I have this python code to calculate the nth factorial of n "1"s in a row. I've been able to optimize it very well, including adjusting it to run on all cores using the multiprocessing module. However I have noticed the 7th process (Which is the lower end of the values since I'm going from the top down) is significantly faster than the rest of the threads. Threads 0-6 take on average 32 seconds with n=11 where-as thread 7 only takes 12 seconds. I would've expecting a difference the larger the numbers themselves got, but I wouldn't expect an immediate wall with such a stark difference.

Is there something in my code that I have missed other than the calculation that causes this huge wall?

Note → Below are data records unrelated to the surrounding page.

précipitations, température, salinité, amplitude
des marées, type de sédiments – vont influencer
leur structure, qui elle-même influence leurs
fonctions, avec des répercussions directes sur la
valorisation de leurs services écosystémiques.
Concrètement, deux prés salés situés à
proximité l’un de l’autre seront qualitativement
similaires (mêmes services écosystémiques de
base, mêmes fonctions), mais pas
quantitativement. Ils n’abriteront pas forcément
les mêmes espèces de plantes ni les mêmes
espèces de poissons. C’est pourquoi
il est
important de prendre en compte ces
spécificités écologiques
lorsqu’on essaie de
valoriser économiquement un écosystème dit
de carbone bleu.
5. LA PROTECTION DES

I've verified the output and each segment is nearly identical length (thread 7 is slightly longer by a few dozen calculations, but in the grand scheme of things this is nothing and thread 7 is the shortest running anyways)

Is there a better way to parallelize this for better efficiency? Would making the threads not all the same increment be helpful?

Edit: Adding python version information

Python 3.8.5 (tags/v3.8.5:580fbb0, Jul 20 2020, 15:57:54) [MSC v.1924 64 bit (AMD64)] on win32

(I did 25 tests of n=11, all very similar to this run)

import multiprocessing
import argparse
from datetime import datetime
from math import log10

parser = argparse.ArgumentParser(
    formatter_class=argparse.HelpFormatter,
    description="Calcs n factorial",
    usage=""
)

parser.add_argument("-n", "--number", type=int, default=2)

args = parser.parse_args()

def getlog(send_end, i, threads, num, n, inc):
    begin = datetime.now()
    start = num-inc*i
    end = num-inc*(i+1) if i < threads-1 else 0
    output = sum(map(log10, range(start, end, -n)))
    send_end.send(output)
    final = datetime.now()
    duration = final-begin
    print("{},{},{},{}".format(i, duration, start, end))

def main():
    n = args.number
    num = int('1'*n)
    threads = multiprocessing.cpu_count() if num/multiprocessing.cpu_count() > multiprocessing.cpu_count() else 1
    inc = int(num/threads)
    inc -= inc%n
    jobs = []
    pipe_list = []
    for i in range(threads):
        recv_end, send_end = multiprocessing.Pipe(False)
        p = multiprocessing.Process(target=getlog, args=(send_end, i, threads, num, n, inc))
        jobs.append(p)
        pipe_list.append(recv_end)
        p.start()
    for proc in jobs:
        proc.join()
    e = sum([output.recv() for output in pipe_list])

    print('%.2fe%d' % (10**(e % 1), e // 1))
    
if __name__ == '__main__':
    start = datetime.now()
    main()
    end = datetime.now()
    print(end-start)

Solution

range uses a slower implementation if it needs to work with values beyond the range of a C long - see the source.

You're on Windows, where C long is 32-bit (even on a 64-bit Python build). Process 7 is the only one where the range elements fit within the bounds of a C long.